15 Jul 2020

Anxious wait for New Zealand deportees as Australian guards isolate due to Covid-19 risk

7:54 am on 15 July 2020

Guards at Sydney's Villawood detention centre have gone into isolation after going to a pub that was now the source of a Covid-19 outbreak.

Steel fences surround the Villawood Immigration Detention Centre in Sydney.

Steel fences surround the Villawood Immigration Detention Centre in Sydney. Photo: AFP / Torsten Blackwood

Twenty-one coronavirus cases are linked to the outbreak at the Sydney pub, where the guards, up to 30 of them according to the Refugee Action Coalition, were attending a manager's party.

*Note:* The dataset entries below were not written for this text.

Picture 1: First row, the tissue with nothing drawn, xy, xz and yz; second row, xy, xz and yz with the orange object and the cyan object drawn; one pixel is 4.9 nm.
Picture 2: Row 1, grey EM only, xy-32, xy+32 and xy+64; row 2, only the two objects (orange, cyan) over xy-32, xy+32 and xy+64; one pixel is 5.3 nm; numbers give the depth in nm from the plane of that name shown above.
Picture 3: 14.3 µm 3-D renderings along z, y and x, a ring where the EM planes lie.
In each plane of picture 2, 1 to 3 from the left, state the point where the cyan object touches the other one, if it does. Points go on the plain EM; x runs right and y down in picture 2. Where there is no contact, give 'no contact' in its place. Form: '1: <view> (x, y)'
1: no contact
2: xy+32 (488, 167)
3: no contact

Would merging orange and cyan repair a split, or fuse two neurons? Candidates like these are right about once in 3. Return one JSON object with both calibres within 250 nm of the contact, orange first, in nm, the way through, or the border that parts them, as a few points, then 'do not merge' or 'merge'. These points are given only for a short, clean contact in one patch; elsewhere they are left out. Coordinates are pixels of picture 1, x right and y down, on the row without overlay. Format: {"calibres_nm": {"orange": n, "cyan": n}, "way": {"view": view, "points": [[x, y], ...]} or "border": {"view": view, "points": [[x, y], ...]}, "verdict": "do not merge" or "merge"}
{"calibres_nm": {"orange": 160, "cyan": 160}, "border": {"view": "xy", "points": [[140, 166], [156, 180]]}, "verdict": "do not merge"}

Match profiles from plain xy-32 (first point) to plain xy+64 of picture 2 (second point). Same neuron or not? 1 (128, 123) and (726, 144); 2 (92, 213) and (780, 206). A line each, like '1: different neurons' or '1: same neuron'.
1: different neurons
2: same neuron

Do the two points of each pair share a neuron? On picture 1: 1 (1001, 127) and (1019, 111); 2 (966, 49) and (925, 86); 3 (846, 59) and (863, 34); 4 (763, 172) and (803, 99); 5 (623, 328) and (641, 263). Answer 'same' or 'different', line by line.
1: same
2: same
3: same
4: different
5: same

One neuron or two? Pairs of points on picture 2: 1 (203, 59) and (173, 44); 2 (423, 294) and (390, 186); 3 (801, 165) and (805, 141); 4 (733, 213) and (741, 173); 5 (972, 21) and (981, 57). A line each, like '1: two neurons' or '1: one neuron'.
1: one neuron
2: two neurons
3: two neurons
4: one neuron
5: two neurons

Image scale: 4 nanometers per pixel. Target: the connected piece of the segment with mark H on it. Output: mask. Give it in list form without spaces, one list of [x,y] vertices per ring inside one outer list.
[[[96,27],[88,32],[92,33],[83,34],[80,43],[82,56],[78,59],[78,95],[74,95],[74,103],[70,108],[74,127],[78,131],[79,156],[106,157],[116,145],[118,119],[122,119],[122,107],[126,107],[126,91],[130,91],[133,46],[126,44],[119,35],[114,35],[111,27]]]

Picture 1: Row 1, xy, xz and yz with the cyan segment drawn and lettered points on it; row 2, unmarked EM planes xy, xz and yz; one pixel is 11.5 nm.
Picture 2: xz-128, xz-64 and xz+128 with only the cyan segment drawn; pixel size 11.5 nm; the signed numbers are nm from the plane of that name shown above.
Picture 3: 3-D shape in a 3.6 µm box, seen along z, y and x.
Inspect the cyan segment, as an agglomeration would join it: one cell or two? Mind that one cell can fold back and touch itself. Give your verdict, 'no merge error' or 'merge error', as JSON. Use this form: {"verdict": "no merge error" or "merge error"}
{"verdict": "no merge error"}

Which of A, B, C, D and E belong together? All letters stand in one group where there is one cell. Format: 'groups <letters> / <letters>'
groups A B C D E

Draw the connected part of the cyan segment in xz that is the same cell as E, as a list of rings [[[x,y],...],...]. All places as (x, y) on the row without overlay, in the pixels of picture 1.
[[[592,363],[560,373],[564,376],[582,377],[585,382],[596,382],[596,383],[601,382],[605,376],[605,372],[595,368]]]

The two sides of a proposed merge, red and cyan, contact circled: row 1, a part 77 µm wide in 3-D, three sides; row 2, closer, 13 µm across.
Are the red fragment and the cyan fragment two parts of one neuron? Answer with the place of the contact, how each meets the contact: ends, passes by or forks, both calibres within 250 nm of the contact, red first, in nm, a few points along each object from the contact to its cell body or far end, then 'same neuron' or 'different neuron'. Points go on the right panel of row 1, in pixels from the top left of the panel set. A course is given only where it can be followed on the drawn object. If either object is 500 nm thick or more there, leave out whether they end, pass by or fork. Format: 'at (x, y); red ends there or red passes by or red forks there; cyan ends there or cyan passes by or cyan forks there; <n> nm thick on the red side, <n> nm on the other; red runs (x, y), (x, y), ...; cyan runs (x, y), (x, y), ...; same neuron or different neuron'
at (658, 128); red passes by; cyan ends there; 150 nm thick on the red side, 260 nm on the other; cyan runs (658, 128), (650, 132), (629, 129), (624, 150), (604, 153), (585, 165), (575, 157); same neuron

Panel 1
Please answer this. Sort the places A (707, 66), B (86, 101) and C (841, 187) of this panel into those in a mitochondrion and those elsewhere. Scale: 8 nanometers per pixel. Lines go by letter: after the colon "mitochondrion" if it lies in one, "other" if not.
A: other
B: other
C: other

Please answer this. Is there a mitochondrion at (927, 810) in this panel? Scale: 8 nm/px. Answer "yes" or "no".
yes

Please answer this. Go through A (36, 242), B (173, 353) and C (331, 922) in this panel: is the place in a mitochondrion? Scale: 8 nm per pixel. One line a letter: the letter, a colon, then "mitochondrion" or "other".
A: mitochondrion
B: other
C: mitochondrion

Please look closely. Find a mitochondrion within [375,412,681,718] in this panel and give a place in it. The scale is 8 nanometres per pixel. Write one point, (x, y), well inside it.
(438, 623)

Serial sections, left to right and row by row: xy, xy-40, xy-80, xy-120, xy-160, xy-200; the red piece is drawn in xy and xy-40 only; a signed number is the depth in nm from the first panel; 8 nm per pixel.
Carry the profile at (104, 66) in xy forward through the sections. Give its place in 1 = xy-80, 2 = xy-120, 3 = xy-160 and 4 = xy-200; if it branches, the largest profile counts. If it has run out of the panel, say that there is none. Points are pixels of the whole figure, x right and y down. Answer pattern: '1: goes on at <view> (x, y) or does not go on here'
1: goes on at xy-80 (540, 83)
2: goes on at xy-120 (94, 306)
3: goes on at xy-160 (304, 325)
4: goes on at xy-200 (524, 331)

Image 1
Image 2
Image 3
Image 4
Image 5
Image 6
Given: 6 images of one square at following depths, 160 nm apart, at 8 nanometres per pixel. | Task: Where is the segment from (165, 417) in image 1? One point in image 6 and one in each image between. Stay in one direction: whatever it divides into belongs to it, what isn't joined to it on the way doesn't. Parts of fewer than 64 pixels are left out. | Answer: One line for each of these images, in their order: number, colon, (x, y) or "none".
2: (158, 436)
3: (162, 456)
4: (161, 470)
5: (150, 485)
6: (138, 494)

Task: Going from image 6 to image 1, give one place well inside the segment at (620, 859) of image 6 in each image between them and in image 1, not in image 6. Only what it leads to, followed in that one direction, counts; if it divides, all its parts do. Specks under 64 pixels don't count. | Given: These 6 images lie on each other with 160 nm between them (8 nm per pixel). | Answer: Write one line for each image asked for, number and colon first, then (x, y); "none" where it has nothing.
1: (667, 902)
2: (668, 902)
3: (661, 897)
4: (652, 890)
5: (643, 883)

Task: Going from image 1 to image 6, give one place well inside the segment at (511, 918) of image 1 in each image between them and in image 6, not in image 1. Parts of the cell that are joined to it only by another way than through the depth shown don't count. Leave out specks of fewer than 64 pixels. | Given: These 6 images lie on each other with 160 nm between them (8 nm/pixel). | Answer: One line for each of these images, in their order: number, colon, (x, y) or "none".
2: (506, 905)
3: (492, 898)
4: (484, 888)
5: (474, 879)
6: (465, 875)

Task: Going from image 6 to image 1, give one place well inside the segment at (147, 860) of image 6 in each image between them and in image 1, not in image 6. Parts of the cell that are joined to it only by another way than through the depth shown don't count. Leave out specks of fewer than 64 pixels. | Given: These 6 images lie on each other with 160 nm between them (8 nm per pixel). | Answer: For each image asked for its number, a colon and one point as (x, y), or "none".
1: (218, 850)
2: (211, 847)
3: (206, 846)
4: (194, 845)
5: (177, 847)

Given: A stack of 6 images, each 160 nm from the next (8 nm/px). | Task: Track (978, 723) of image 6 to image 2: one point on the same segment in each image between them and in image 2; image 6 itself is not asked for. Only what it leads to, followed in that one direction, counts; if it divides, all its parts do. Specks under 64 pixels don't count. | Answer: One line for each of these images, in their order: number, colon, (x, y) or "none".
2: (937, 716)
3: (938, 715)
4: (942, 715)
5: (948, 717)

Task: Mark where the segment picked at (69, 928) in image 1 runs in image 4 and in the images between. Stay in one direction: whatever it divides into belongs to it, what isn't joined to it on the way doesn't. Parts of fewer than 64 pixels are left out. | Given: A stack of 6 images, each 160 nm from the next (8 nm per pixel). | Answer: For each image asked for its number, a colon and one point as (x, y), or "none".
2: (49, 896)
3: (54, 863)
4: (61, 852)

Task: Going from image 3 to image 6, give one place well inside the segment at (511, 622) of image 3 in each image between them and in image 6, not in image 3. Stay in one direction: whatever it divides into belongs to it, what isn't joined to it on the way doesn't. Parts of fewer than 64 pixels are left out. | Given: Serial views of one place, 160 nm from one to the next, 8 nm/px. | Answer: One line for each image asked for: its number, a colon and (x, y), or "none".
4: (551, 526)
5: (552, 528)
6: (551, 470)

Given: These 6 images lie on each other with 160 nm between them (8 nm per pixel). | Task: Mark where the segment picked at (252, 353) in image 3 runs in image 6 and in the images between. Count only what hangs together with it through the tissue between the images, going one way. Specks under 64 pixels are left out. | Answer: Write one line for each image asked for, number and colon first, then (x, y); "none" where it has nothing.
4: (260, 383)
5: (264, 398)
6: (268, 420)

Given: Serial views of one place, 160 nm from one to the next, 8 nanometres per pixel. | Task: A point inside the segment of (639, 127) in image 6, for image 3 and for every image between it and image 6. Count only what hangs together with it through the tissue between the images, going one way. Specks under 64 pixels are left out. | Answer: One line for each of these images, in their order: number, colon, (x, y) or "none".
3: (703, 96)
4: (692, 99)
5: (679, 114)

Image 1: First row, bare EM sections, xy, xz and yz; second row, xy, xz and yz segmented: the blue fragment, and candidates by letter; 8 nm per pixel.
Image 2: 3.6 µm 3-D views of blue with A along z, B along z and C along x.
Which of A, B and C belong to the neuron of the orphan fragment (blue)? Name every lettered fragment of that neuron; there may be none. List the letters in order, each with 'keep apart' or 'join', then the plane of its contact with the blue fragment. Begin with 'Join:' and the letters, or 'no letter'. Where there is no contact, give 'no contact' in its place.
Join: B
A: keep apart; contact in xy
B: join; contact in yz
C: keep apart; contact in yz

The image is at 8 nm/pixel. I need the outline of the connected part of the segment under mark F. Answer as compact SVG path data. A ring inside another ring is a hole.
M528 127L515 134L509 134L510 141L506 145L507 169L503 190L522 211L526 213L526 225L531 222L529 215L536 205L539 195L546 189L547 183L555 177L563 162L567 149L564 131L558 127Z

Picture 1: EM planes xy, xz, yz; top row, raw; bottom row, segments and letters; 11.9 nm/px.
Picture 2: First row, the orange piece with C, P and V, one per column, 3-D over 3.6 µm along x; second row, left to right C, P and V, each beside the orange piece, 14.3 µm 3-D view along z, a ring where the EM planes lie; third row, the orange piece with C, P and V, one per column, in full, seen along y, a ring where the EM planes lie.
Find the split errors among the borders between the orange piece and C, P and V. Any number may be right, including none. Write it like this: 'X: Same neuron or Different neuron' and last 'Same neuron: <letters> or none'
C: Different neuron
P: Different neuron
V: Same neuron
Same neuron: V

It comes as a group of New Zealanders being held there anxiously await being deported, and it is not clear whether this will affect how they are managed when they finally get across the Tasman.

The first group of New Zealanders to be deported since the lockdown arrived in Auckland yesterday, and now face 14 days of isolation in the four-star Ramada Suites hotel in the CBD.

Mitch Wakeland said he was woken up at about 2am yesterday and - without prior notice - taken to the airport and flown to New Zealand.

He said the Ramada sure beats the detention centre he had been holed up in near Brisbane.

"It's good to have your own space, you know? It's a bit small but 14 days and we're out," he said.

"There's room service, lunch, dinner and tea and you can order your own Uber Eats and what-not. It's going to be a long 14 days but I know once I'm through those 14 days I'm out and I can get through this."

While ordering Uber Eats from his isolation hotel was a relative luxury, he said he could not wait to get back into society and start work again after more than a year in detention.

None of the New Zealanders now in Auckland are from the Villawood detention centre where the guards have gone into isolation.

Deportees there, like Miles Rowe, may now have to be tested for Covid-19 and be forced to stay for another two weeks.

However, he was told last night that he would be on a plane to come home today.

But he won't be able to relax until the wheels touch down on a New Zealand runway.

"They've told me I'm going [today] but every time I think of something getting in the way. My stomach sort of ... you get that empty feeling in your stomach and you think, maybe you'll never get out of here."

The government won't say whether the Villawood deportees would be kept separate from the rest due to the potential exposure from the guards.

Refugee Action Coalition said that on the first weekend of July the guards attended a Villawood manager's party at the Crossroads Hotel, which is now classified as a Covid-19 cluster.

An unknown number of the guards continued working at the detention centre after the party, potentially exposing prisoners to infection, the group said.

It called infection prevention measures at Villawood "essentially non-existent".

Filipa Payne, who has been campaigning for the rights of the deportees, said some of the New Zealanders in Villawood were very worried.

"I spoke to a gentleman last night that was 67 and he had grave concerns for his health, because he is actually terminally ill and he is very concerned that the coronavirus is going to get into the detention centre."

She said she was angry about the lack of information and support being offered to deportees.

"Without the New Zealand government and the Australian government coming forward and giving transparency and information, what happens in its place is mental health suffers and misinformation gets circulated," she said.

"Misinformation can be just as dangerous as no information."

She said many of the returning New Zealanders - some of whom had not even committed a crime - needed counselling and other support immediately, and it was still unclear what if anything was being provided.